The voyager tenderly gestured for him to calm down.
‘It’s not worth it, my boy. On my word of honour, it is not worth it.’
The provincial young man sat for a long time after this, his lips twisted with pain and his eyes so full of fury that Sindbad decided there and then that should he ever find himself on a mountain top or at the edge of a cliff with only Albert as his companion, he would take great care not to be on the wrong side.
Later fury turned to tears. Albert rested his head on the table and sobbed like a child. ‘All those afternoons when she knelt before me, the miserable creature, and told me the most wonderful stories! She told me her whole life story — omitting only the fact that she had cheated me in the past and was cheating me in the present. Didn’t I ask her a hundred times to tell me who she had loved before she met me? Confess, my angel, after all it’s over and done with. Whose head did you cradle in your arms, in whose ears did you whisper these same beautiful words? What other lovers have you regaled with stories of your childhood, your girlfriends and your acquaintances in these hours of pleasure? Who did you talk politics with? To whom did you confess your dreams or unburden your heart when you were depressed? With whom did you discuss your plans for a wonderful future, a quiet life, a little house on the riverbank or in a distant village or a city square with lots of good books, handsome powerful dogs, a pony for riding and an old friend to come visiting on spring evenings? Every time she answered that I was the first. She told me she had never said “I love you“ to anyone else …’

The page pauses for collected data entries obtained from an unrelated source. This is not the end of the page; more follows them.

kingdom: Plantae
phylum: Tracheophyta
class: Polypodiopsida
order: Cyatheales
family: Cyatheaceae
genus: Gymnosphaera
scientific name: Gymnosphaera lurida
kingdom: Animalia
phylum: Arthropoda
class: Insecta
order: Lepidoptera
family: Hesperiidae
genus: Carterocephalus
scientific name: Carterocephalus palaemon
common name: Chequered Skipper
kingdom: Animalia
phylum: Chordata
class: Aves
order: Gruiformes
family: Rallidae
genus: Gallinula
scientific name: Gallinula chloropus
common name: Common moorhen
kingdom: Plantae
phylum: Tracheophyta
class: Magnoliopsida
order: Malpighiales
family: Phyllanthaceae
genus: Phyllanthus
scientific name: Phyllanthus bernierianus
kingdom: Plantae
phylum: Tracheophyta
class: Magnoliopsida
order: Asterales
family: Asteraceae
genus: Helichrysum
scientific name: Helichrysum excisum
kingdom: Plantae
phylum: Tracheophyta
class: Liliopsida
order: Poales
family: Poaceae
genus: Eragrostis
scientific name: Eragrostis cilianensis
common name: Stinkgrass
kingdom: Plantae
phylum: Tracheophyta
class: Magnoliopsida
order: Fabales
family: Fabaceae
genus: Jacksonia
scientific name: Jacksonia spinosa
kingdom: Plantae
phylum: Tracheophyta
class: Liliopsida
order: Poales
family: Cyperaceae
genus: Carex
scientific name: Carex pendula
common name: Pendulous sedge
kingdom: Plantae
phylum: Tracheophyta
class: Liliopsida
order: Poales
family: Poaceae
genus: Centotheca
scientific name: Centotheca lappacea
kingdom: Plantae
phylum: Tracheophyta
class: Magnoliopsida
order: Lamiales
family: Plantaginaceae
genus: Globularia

Sindbad stroked the unhappy young man’s hair. ‘Come along, Milord. It’s night. I know a friendly house nearby where the lady of the house is a wise old woman, an old sweetheart of mine, and so respectable you can tell her all your cares and woes. She has three young da
ughters of marriageable age. They usually make music in the evening and they sing and talk politics. Here you can forget your troubles a while, Milord. One of the daughters looks precisely as Mrs Boldogfalvi did in her youth.’
‘But what about her soul?’ sighed Albert.
‘As pure as a child’s!’
‘Mrs Boldogfalvi’s was far from pure, and it was just that I liked in her,’ Albert replied and pulled his wide-brimmed hat down over his tear-filled eyes. Then clutching Sindbad’s arm he left the dining room.
It was night: an owl sat on the dead sumach tree and the music had died away by the time a lone Sindbad ambled home down roads near the old church and in the light of the moon hiding behind the clouds The Bear resembled nothing so much as a chalet on a Swiss postcard.
‘Lord,’ thought Sindbad, ‘give me untroubled dreams and a quiet night. Stop my ears against words poured into it by women. Help me forget the scent of their hair, the strange lightning of their eyes, the taste of their hands and the moist kisses of their mouths. Lord, you who are wise, advise me when they are lying, which is always. Remind me that the truth is something they never tell. That they never do love. Lord, up there, far beyond the tower, think occasionally of me, a poor, foolish man, an admirer of women, who believes in their smiles, their kisses, their tickling and their blessed lies. Lord, let me be a flower in that garden where lonely women retreat in the knowledge that no one’s by. Let me be a lantern in the house of love where women mutter and babble and sigh the same old words. Let me be the handkerchief into which they weep their false tears. Lord, let me be just a gatepost ladies pass light-heartedly while clinging to the arms of their suitors. Lord protect me, never let me fall into the hands of women.’
Having said this, his hand firmly and sincerely clasped to his heart, he entered The Bear with quiet, thoughtful steps and went to bed.
Shortly after this, Sindbad travelled up to Pest and sought out Mrs Boldogfalvi.